■ Task goal: Gather every line below that contains the word "name".

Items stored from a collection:
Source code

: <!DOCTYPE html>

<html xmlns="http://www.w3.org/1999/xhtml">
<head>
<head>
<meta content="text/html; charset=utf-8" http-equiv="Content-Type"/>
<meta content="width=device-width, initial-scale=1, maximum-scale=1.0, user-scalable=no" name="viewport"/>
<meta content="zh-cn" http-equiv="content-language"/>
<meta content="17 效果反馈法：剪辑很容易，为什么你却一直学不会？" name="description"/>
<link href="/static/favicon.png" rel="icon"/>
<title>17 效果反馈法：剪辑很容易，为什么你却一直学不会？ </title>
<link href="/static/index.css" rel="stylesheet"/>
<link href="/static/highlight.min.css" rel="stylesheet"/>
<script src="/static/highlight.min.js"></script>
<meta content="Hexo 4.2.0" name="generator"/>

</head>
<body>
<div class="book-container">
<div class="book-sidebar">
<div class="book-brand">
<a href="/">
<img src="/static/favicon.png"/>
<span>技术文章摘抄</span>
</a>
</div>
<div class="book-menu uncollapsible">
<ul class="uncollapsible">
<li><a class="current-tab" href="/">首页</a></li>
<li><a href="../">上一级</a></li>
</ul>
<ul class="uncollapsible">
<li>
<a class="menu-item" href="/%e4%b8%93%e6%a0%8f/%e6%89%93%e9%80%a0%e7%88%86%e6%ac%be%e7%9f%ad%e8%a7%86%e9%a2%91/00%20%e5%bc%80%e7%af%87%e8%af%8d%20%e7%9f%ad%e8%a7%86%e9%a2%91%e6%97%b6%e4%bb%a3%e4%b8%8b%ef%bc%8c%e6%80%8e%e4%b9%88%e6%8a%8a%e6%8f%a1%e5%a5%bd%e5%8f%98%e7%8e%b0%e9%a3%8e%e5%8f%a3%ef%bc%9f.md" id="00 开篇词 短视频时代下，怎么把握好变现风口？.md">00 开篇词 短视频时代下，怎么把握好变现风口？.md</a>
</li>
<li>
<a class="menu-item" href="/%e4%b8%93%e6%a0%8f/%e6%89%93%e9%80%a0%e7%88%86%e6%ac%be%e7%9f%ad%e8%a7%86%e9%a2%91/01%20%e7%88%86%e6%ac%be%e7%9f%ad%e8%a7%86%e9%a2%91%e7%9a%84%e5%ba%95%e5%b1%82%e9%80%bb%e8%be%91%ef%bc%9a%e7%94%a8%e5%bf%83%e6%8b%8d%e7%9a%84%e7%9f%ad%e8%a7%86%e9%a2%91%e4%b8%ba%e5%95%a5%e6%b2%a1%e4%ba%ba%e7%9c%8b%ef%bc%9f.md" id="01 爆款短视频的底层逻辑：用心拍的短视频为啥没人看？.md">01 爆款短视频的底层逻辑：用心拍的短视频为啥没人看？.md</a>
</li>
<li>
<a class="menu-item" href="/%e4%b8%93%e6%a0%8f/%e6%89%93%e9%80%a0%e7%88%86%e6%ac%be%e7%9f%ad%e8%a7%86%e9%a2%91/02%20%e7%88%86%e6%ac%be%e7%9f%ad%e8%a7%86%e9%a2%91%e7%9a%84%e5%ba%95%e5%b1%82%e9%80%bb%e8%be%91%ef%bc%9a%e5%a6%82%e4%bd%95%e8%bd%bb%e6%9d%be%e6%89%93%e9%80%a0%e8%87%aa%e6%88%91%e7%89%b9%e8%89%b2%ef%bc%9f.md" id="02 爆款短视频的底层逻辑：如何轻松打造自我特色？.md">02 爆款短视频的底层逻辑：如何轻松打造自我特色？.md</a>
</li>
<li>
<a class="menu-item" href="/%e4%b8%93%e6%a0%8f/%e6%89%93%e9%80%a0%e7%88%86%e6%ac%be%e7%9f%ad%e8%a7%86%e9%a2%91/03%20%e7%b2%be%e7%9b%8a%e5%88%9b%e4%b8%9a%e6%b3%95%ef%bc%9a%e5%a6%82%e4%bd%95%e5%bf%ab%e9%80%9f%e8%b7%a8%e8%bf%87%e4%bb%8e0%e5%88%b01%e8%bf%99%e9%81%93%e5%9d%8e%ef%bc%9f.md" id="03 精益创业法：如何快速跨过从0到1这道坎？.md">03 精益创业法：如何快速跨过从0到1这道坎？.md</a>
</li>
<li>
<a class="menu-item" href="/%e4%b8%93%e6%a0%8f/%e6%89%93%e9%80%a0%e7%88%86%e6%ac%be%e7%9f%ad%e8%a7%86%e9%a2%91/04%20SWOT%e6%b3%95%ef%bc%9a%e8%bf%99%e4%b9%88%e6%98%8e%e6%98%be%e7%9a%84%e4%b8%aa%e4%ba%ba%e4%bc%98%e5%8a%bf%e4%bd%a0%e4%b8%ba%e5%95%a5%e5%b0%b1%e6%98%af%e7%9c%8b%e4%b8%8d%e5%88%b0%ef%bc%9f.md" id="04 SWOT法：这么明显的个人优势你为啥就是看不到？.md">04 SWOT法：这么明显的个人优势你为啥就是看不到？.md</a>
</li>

■ Solution to the exercise:
<meta content="width=device-width, initial-scale=1, maximum-scale=1.0, user-scalable=no" name="viewport"/>
<meta content="17 效果反馈法：剪辑很容易，为什么你却一直学不会？" name="description"/>
<meta content="Hexo 4.2.0" name="generator"/>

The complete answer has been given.